Jesaja 2,2-4 ist eine überaus bekannte Bibelstelle. In meinem Unterricht zum Bibelbuch Jesaja habe ich sie oft kommentiert. Vor kurzem bemerkte ich allerdings etwas im Text, was mir vorher nie aufgefallen ist. Es betrifft das Wesen eines jeden christlichen Retreat-Zentrums. Der Text lautet wie folgt (Luther 1984):
Es wird zur letzten Zeit der Berg, da des HERRN Haus ist, fest stehen,
höher als alle Berge
und über alle Hügel erhaben,
und alle Heiden werden herzulaufen,
und viele Völker werden hingehen und sagen:
Kommt, lasst uns auf den Berg des HERRN gehen,
zum Hause des Gottes Jakobs,
dass er uns lehre seine Wege
und wir wandeln auf seinen Steigen!
Denn von Zion wird Weisung ausgehen
und des HERRN Wort von Jerusalem.
Und er wird richten unter den Heiden
und zurechtweisen viele Völker.
Da werden sie ihre Schwerter zu Pflugscharen
und ihre Spieße zu Sicheln machen.
Denn es wird kein Volk wider das andere das Schwert erheben,
und sie werden hinfort nicht mehr lernen, Krieg zu führen.

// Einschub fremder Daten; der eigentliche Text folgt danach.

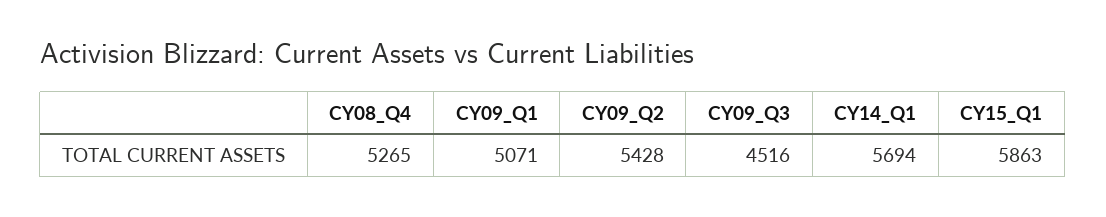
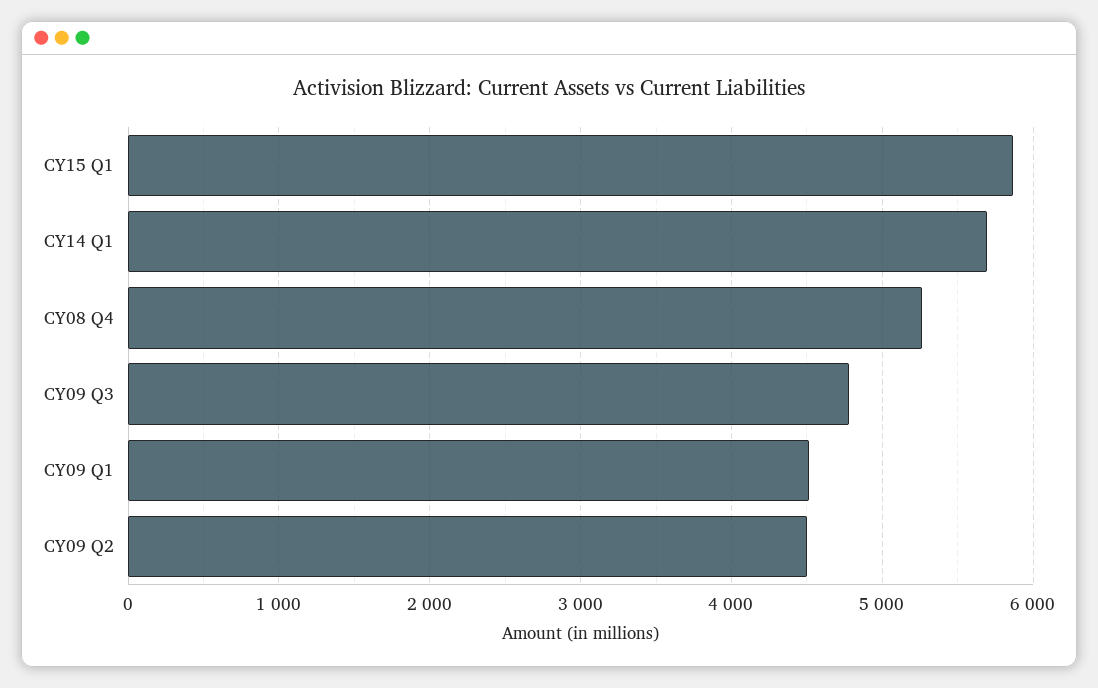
  {
    "CY08_Q4": 5265,
-   "CY09_Q1": 5071,
+   "CY09_Q1": 4500,
-   "CY09_Q2": 5428,
+   "CY09_Q2": 4500,
-   "CY09_Q3": 4516,
+   "CY09_Q3": 4800,
    "CY14_Q1": 5694,
    "CY15_Q1": 5863
  }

Diese Stelle beschreibt, wie sich die Völker der Welt dem einen wahren Gott zuwenden, indem sie zu jenem Ort pilgern, der im Alten Testament die einzig legitime Stätte der Anbetung war. Zwei Dinge wurden mir zum ersten Mal klar.
Erstens, die Völker ergreifen selbst die Initiative. Niemand befiehlt oder lädt ein. Es gibt keine brillante Marketingkampagne, um sie zu überreden oder anzulocken.
Zweitens, es gibt einen klaren Grund für ihre Entscheidung. Sie pilgern nach Zion, weil dort Gottes Gegenwart wohnt (es ist ja sein Berg und sein Haus). Nicht nur das, er tut dort auch etwas. Er lehrt seine Wege und macht seine Weisung greifbar. Das hebräische Wort, das hier für Weisung verwendet wird, ist Thora, das oft mit Gesetz übersetzt wird. Hier geht es aber nicht um die fünf Bücher Mose oder um Gesetz als juridische Idee. Das hebräische Wort hat auch die Bedeutung Unterweisung, und das passt hier besser. In JMEM-Sprache: Hier findet eine weltweite Schule für Jüngerschaft statt, eine wahrhafte Universität der Nationen.
Nebst seinem Unterricht stellt Gott auch sein Wort zur Verfügung: Er redet. Und er betätigt sich als Konfliktmediator und setzt jedem Krieg ein Ende. Das alles führt zu einer radikalen Wende im Verhalten der Völker, wie der letzte Vers belegt.
So sollte ein Retreat-Zentrum sein. Menschen kommen nicht aufgrund von Marketing, sondern weil sie sich danach sehnen, Gott zu begegnen. Sie kommen, weil sie etwas von ihm wollen, und weil sie ahnen, dass er etwas tun wird – nicht, weil wir, die Mitarbeiter im Zentrum, genial und überaus kompetent sind. Und für jeden ist tatsächlich Gottes Wort, seine Führung und seine Weisheit erkennbar.
Somit ist jedes Retreat-Zentrum ein Vorposten oder eine Zweigstelle dessen, was bis jetzt nur im Himmel real existiert: der himmlische Berg Zion. Es ist ein Vorportal, das in diese andere Wirklichkeit hinein führt, wenn Gott seine Gegenwart bemerkbar macht und sich herunter beugt, damit er mit uns reden kann.